There are several ways that might be possible. First is to see the body and blood of Christ in the bread and the wine – or the grape juice, in our case. Some people can imagine that so well they don’t like to think about it, and that was true even back in Paul’s time – some church visitors were going away and spreading the rumor that Christians were cannibals. But another way is to see Jesus in the worship leader who breaks the bread and holds the cup, since Jesus was the “host” at the Last Supper. That actually was Pope John Paul the Second’s argument for not allowing women to serve Communion, because he thought seeing a man at the table would help people see Jesus better. But since Jesus probably had long dark hair, and it’s highly unlikely Jesus was taller than Jen … I don’t know, maybe you’re better off looking at us.
Other ways to see Jesus in Communion, which I think may be more important, is in the act of sharing the bread and cup, and in faces of our neighbors. Remember what Jesus told us in his final words to the disciples in the Gospel of John? In chapter 15, he tells us to “love one another.” In Matthew’s Gospel, he says (in chapter 25, verse 40) “just as you did it to one of the least of these who are members of my family,* you did it to me.” Whether you come forward for communion at the early service, or pass the communion elements from one hand to another through the pews at the later service, remember we are family. Be conscious of our call to serve one another with love and grace – because that’s the theology we share.

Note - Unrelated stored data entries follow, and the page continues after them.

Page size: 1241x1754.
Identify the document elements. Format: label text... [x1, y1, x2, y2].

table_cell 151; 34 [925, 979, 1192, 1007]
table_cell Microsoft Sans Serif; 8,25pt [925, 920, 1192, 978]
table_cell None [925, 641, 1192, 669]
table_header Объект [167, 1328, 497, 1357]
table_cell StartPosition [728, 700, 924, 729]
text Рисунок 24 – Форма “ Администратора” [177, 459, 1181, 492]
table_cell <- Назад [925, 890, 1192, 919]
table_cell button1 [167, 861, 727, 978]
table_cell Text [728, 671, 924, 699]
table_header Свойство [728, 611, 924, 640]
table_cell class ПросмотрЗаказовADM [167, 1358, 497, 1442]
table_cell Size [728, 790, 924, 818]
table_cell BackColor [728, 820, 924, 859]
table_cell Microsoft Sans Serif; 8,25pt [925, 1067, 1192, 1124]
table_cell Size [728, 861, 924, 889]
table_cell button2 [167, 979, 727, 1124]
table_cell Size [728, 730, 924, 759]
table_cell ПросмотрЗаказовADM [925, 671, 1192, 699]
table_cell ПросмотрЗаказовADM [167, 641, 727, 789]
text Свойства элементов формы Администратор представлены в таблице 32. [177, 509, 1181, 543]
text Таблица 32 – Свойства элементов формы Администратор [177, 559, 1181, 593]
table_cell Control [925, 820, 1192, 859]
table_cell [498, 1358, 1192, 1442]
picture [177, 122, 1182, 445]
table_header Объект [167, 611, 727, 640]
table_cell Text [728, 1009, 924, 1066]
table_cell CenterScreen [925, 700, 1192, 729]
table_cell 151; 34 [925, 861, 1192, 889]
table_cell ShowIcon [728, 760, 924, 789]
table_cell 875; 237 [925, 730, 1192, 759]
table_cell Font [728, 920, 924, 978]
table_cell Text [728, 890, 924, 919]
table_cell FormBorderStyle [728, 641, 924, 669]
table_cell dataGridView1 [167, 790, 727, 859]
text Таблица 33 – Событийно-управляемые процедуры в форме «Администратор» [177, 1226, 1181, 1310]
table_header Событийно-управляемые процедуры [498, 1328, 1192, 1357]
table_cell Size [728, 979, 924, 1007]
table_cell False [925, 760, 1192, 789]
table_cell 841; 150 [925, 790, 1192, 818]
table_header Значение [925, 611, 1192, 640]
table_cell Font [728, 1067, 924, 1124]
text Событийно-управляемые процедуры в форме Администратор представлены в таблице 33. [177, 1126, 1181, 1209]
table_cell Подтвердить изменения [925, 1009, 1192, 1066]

We are the body of Christ. We are his disciples, his holy priesthood of all believers. Let us see Jesus in the faces of one another.
No matter how you have seen Jesus at other times – as a Messiah, a healer, a teacher, a mystic, a living sacrifice, a bearer of love and truth, or Ruler of All the Universe – I pray that today you will be able to see Jesus through our communion. For the beauty of the sacrament is that it calls us into relationship with Jesus in a real and bodily way, using all our senses – sight, hearing, smell, touch, and taste. Once you’ve seen for yourself what the love of Jesus can do – you will start seeing Jesus alive in the world everywhere you turn. You won’t even have to wait until Easter.
Thanks be to God for this Good News. Amen.